Wu Qiangjia, Chen Meixiang, Shi Hao, Yi Tongchuan, Xu Gang, Wang Weijia, Zhang Ruirui
Intelligent Equipment Research Center, Beijing Academy of Agriculture and Forestry Sciences, Beijing, 100097, China.
College of Information Engineering, Northwest A&F University, Yangling, 712100, China.
Plant Methods. 2025 May 23;21(1):68. doi: 10.1186/s13007-025-01385-6.
Pine wood nematode (PWN), a major international quarantined forest pest, has resulted in significant loss to the pine forest resources, posing a serious threat to global forest ecosystems. Quick and accurate identification of trees infected by PWN can lead to earlier intervention in their spread, thereby significantly reducing losses. However, there is a scarcity of algorithm that are both swift and precise. To achieve more rapid and precise segmentation of trees affected by PWN, we proposed a novel lightweight model termed Refined and Deformable Carafe Attention Net (RCANet). The RCANet excels in both accuracy and real-time performance. It has achieved segmentation accuracy that surpasses mainstream segmentation networks, including DeepLabv3 + , Segformer, PSPNet, HrNet, and UNet. The number of parameters in RCANet is only 5.373 million, the segmentation speed reached 83.14 fps. Compared to the baseline model UNet, the IoU of the affected trees class is improved by 5.6%, and the segmentation speed is accelerated by about 90%. A straightforward yet highly effective lightweight structure was proposed, termed Refined VGG. Additionally, we validate the efficacy of several network modules for this task. RCANet addressed the challenges of low accuracy and inadequate real-time capabilities in the identification of PWN-affected pine trees within intricate forest landscapes. which is expected to be deployed on UAVs in the future for real-time recognition to accelerate the identification and localization of affected trees. This work could facilitate the management of PWN.

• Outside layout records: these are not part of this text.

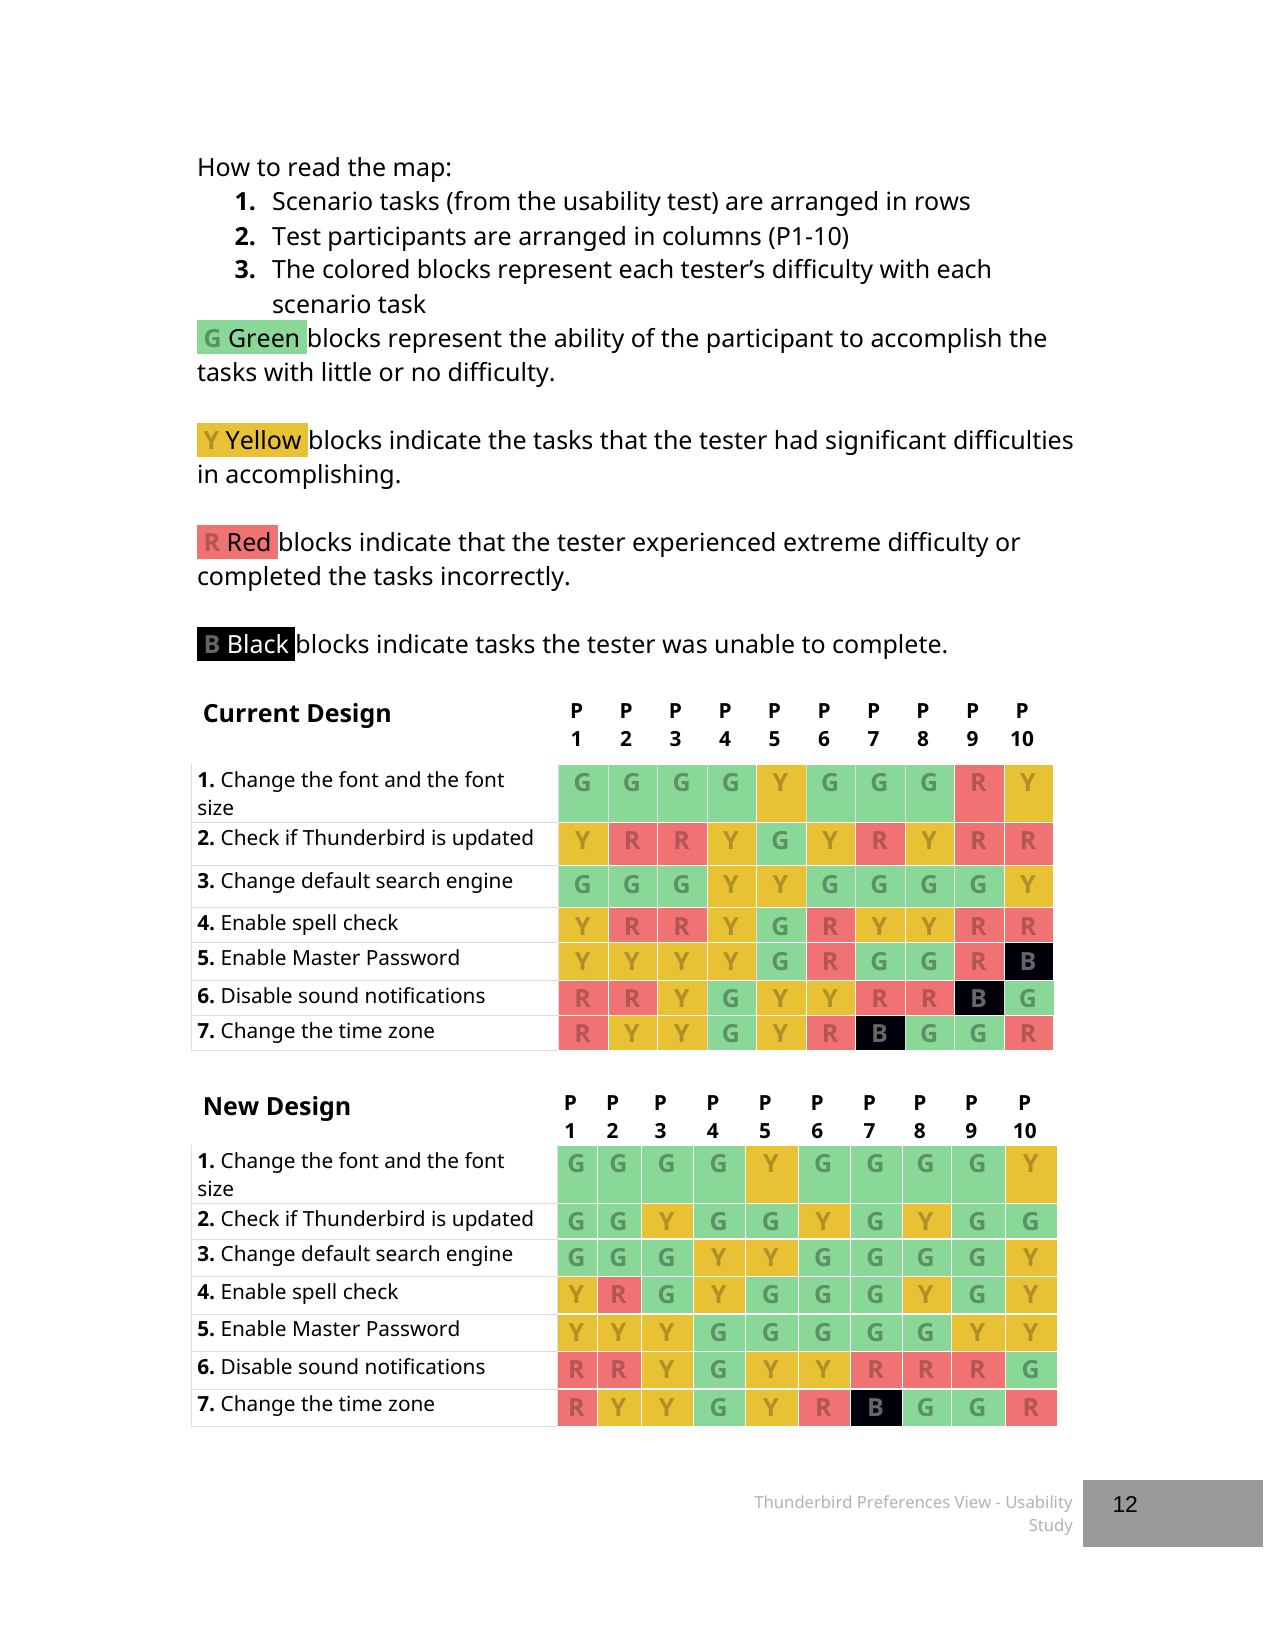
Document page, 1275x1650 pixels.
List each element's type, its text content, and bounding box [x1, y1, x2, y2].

table_cell Y [1006, 1277, 1057, 1313]
table_header P 7 [856, 696, 905, 764]
table_cell G [903, 1240, 951, 1276]
table_cell Y [658, 1016, 707, 1050]
table_header P 8 [906, 696, 954, 764]
table_cell R [609, 908, 657, 942]
table_cell Y [558, 1315, 597, 1351]
table_cell 2. Check if Thunderbird is updated [192, 1204, 557, 1238]
table_cell R [598, 1352, 641, 1388]
table_cell Y [598, 1390, 641, 1426]
table_cell G [799, 1240, 850, 1276]
table_cell Y [558, 1277, 597, 1313]
table_cell 4. Enable spell check [192, 908, 558, 942]
table_cell G [746, 1277, 798, 1313]
table_cell G [694, 1204, 745, 1238]
table_cell G [1006, 1204, 1057, 1238]
table_cell G [642, 1146, 693, 1203]
table_header P 3 [658, 696, 707, 764]
table_cell G [851, 1315, 902, 1351]
table_cell Y [642, 1204, 693, 1238]
table_cell R [1005, 823, 1053, 865]
table_cell Y [694, 1240, 745, 1276]
table_header P 3 [642, 1088, 693, 1145]
table_header P 8 [903, 1088, 951, 1145]
table_cell G [903, 1315, 951, 1351]
table_cell G [952, 1277, 1005, 1313]
table_cell G [559, 866, 608, 907]
table_cell R [558, 1390, 597, 1426]
table_cell R [609, 823, 657, 865]
table_cell G [609, 765, 657, 822]
table_cell R [1005, 1016, 1053, 1050]
table_cell Y [903, 1204, 951, 1238]
table_cell Y [658, 943, 707, 980]
table_cell Y [1006, 1315, 1057, 1351]
table_cell Y [906, 823, 954, 865]
table_cell Y [807, 823, 855, 865]
table_header P 9 [952, 1088, 1005, 1145]
table_cell Y [746, 1352, 798, 1388]
table_cell 7. Change the time zone [192, 1390, 557, 1426]
table_cell G [708, 1016, 756, 1050]
table_cell G [598, 1146, 641, 1203]
table_cell G [757, 943, 806, 980]
table_cell Y [799, 1352, 850, 1388]
table_cell 6. Disable sound notifications [192, 1352, 557, 1388]
table_cell Y [559, 823, 608, 865]
table_cell B [955, 981, 1004, 1015]
table_cell G [559, 765, 608, 822]
table_header P 6 [807, 696, 855, 764]
table_cell R [955, 765, 1004, 822]
table_cell G [903, 1146, 951, 1203]
table_cell R [807, 908, 855, 942]
table_cell R [559, 981, 608, 1015]
table_cell 1. Change the font and the font size [192, 764, 558, 822]
table_cell G [558, 1240, 597, 1276]
table_cell G [799, 1315, 850, 1351]
table_cell G [851, 1240, 902, 1276]
table_header P 4 [694, 1088, 745, 1145]
text R Red blocks indicate that the tester experienced extreme difficulty or completed the tasks incorrectly. [197, 525, 1079, 593]
table_cell G [906, 1016, 954, 1050]
table_cell G [906, 765, 954, 822]
table_cell R [955, 908, 1004, 942]
table_cell Y [598, 1315, 641, 1351]
table_cell R [609, 981, 657, 1015]
text B Black blocks indicate tasks the tester was unable to complete. [197, 627, 1079, 661]
table_header P 1 [559, 696, 608, 764]
table_cell 4. Enable spell check [192, 1277, 557, 1313]
table_cell G [851, 1204, 902, 1238]
table_cell R [807, 943, 855, 980]
table_cell Y [708, 823, 756, 865]
table_cell Y [807, 981, 855, 1015]
table_cell G [1006, 1352, 1057, 1388]
table_cell G [746, 1204, 798, 1238]
table_cell Y [746, 1390, 798, 1426]
table_cell Y [906, 908, 954, 942]
table_cell Y [1006, 1240, 1057, 1276]
table_cell G [851, 1146, 902, 1203]
table_cell G [642, 1240, 693, 1276]
table_cell G [856, 943, 905, 980]
table_cell G [609, 866, 657, 907]
table_cell R [851, 1352, 902, 1388]
table_cell R [598, 1277, 641, 1313]
table_cell B [1005, 943, 1053, 980]
table_cell G [851, 1277, 902, 1313]
table_cell Y [708, 943, 756, 980]
table_header P 10 [1005, 696, 1053, 764]
table_cell Y [856, 908, 905, 942]
table_header P 7 [851, 1088, 902, 1145]
table_cell G [558, 1146, 597, 1203]
table_cell G [598, 1204, 641, 1238]
table_header P 5 [746, 1088, 798, 1145]
table_header New Design [191, 1087, 557, 1145]
table_cell Y [746, 1240, 798, 1276]
table_cell G [856, 866, 905, 907]
table_cell G [952, 1146, 1005, 1203]
table_cell R [1006, 1390, 1057, 1426]
table_cell G [658, 866, 707, 907]
table_cell R [955, 823, 1004, 865]
table_cell Y [642, 1352, 693, 1388]
table_cell R [952, 1352, 1005, 1388]
table_cell Y [658, 981, 707, 1015]
table_cell G [558, 1204, 597, 1238]
table_cell G [694, 1315, 745, 1351]
table_cell G [642, 1277, 693, 1313]
table_cell Y [694, 1277, 745, 1313]
table_header P 10 [1006, 1088, 1057, 1145]
table_cell G [955, 866, 1004, 907]
table_cell R [856, 981, 905, 1015]
text How to read the map: [197, 150, 1079, 184]
table_cell R [856, 823, 905, 865]
table_cell Y [708, 908, 756, 942]
table_cell Y [559, 943, 608, 980]
table_cell G [757, 823, 806, 865]
table_header P 6 [799, 1088, 850, 1145]
table_cell G [757, 908, 806, 942]
table_cell B [856, 1016, 905, 1050]
list Test participants are arranged in columns (P1-10) [234, 218, 1079, 252]
table_cell Y [559, 908, 608, 942]
table_cell Y [952, 1315, 1005, 1351]
table_cell R [799, 1390, 850, 1426]
table_cell Y [1006, 1146, 1057, 1203]
table_cell Y [757, 981, 806, 1015]
table_cell G [658, 765, 707, 822]
table_cell Y [799, 1204, 850, 1238]
table_cell G [952, 1204, 1005, 1238]
text G Green blocks represent the ability of the participant to accomplish the tasks with little or no difficulty. [197, 320, 1079, 388]
table_cell Y [757, 866, 806, 907]
table_cell G [708, 765, 756, 822]
table_cell R [559, 1016, 608, 1050]
table_cell 3. Change default search engine [192, 1240, 557, 1276]
table_cell G [799, 1146, 850, 1203]
table_cell 7. Change the time zone [192, 1016, 558, 1050]
table_cell R [906, 981, 954, 1015]
table_cell G [746, 1315, 798, 1351]
table_cell Y [642, 1390, 693, 1426]
table_cell Y [1005, 866, 1053, 907]
table_cell Y [903, 1277, 951, 1313]
list The colored blocks represent each tester’s difficulty with each scenario task [234, 252, 1079, 320]
table_cell R [955, 943, 1004, 980]
table_cell 2. Check if Thunderbird is updated [192, 823, 558, 865]
table_cell Y [757, 1016, 806, 1050]
table_cell R [1005, 908, 1053, 942]
table_cell G [708, 981, 756, 1015]
table_cell Y [642, 1315, 693, 1351]
table_cell B [851, 1390, 902, 1426]
table_header P 1 [558, 1088, 597, 1145]
table_cell G [903, 1390, 951, 1426]
table_cell R [658, 823, 707, 865]
table_cell G [807, 866, 855, 907]
table_cell 5. Enable Master Password [192, 943, 558, 980]
table_header P 4 [708, 696, 756, 764]
table_cell 5. Enable Master Password [192, 1315, 557, 1351]
table_header P 2 [598, 1088, 641, 1145]
table_cell G [799, 1277, 850, 1313]
table_cell R [903, 1352, 951, 1388]
table_cell Y [757, 765, 806, 822]
table_cell R [658, 908, 707, 942]
table_cell G [955, 1016, 1004, 1050]
table_cell G [952, 1390, 1005, 1426]
text Y Yellow blocks indicate the tasks that the tester had significant difficulties in accomplishing. [197, 422, 1079, 491]
table_cell G [906, 943, 954, 980]
table_cell G [694, 1390, 745, 1426]
table_cell G [694, 1352, 745, 1388]
table_cell Y [1005, 765, 1053, 822]
table_cell 1. Change the font and the font size [192, 1145, 557, 1203]
table_header P 9 [955, 696, 1004, 764]
table_header P 2 [609, 696, 657, 764]
list Scenario tasks (from the usability test) are arranged in rows [234, 184, 1079, 218]
table_cell G [856, 765, 905, 822]
table_cell R [558, 1352, 597, 1388]
table_cell 3. Change default search engine [192, 866, 558, 907]
table_cell R [807, 1016, 855, 1050]
table_cell G [1005, 981, 1054, 1015]
table_cell Y [609, 1016, 657, 1050]
table_cell Y [746, 1146, 798, 1203]
table_cell G [598, 1240, 641, 1276]
table_cell G [906, 866, 954, 907]
table_cell G [807, 765, 855, 822]
table_cell Y [708, 866, 756, 907]
table_cell G [694, 1146, 745, 1203]
table_cell Y [609, 943, 657, 980]
table_header Current Design [191, 695, 558, 764]
table_cell 6. Disable sound notifications [192, 981, 558, 1015]
table_header P 5 [757, 696, 806, 764]
table_cell G [952, 1240, 1005, 1276]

松材线虫(PWN)是一种主要的国际检疫性森林害虫,已给松林资源造成重大损失,对全球森林生态系统构成严重威胁。快速准确地识别受松材线虫感染的树木可以更早地干预其传播,从而显著减少损失。然而,缺乏既快速又精确的算法。为了更快速、精确地分割受松材线虫影响的树木,我们提出了一种新颖的轻量级模型,称为精炼可变形卡拉菲注意力网络(RCANet)。RCANet在准确性和实时性能方面都表现出色。它实现的分割精度超过了主流分割网络,包括DeepLabv3 +、Segformer、PSPNet、HrNet和UNet。RCANet的参数数量仅为537.3万,分割速度达到83.14帧/秒。与基线模型UNet相比,受影响树木类别的交并比(IoU)提高了5.6%,分割速度加快了约90%。我们提出了一种简单而高效的轻量级结构,称为精炼VGG。此外,我们验证了几个网络模块在此任务中的有效性。RCANet解决了在复杂森林景观中识别受松材线虫影响的松树时准确性低和实时能力不足的挑战,有望未来部署在无人机上进行实时识别,以加速受影响树木的识别和定位。这项工作有助于松材线虫的管理。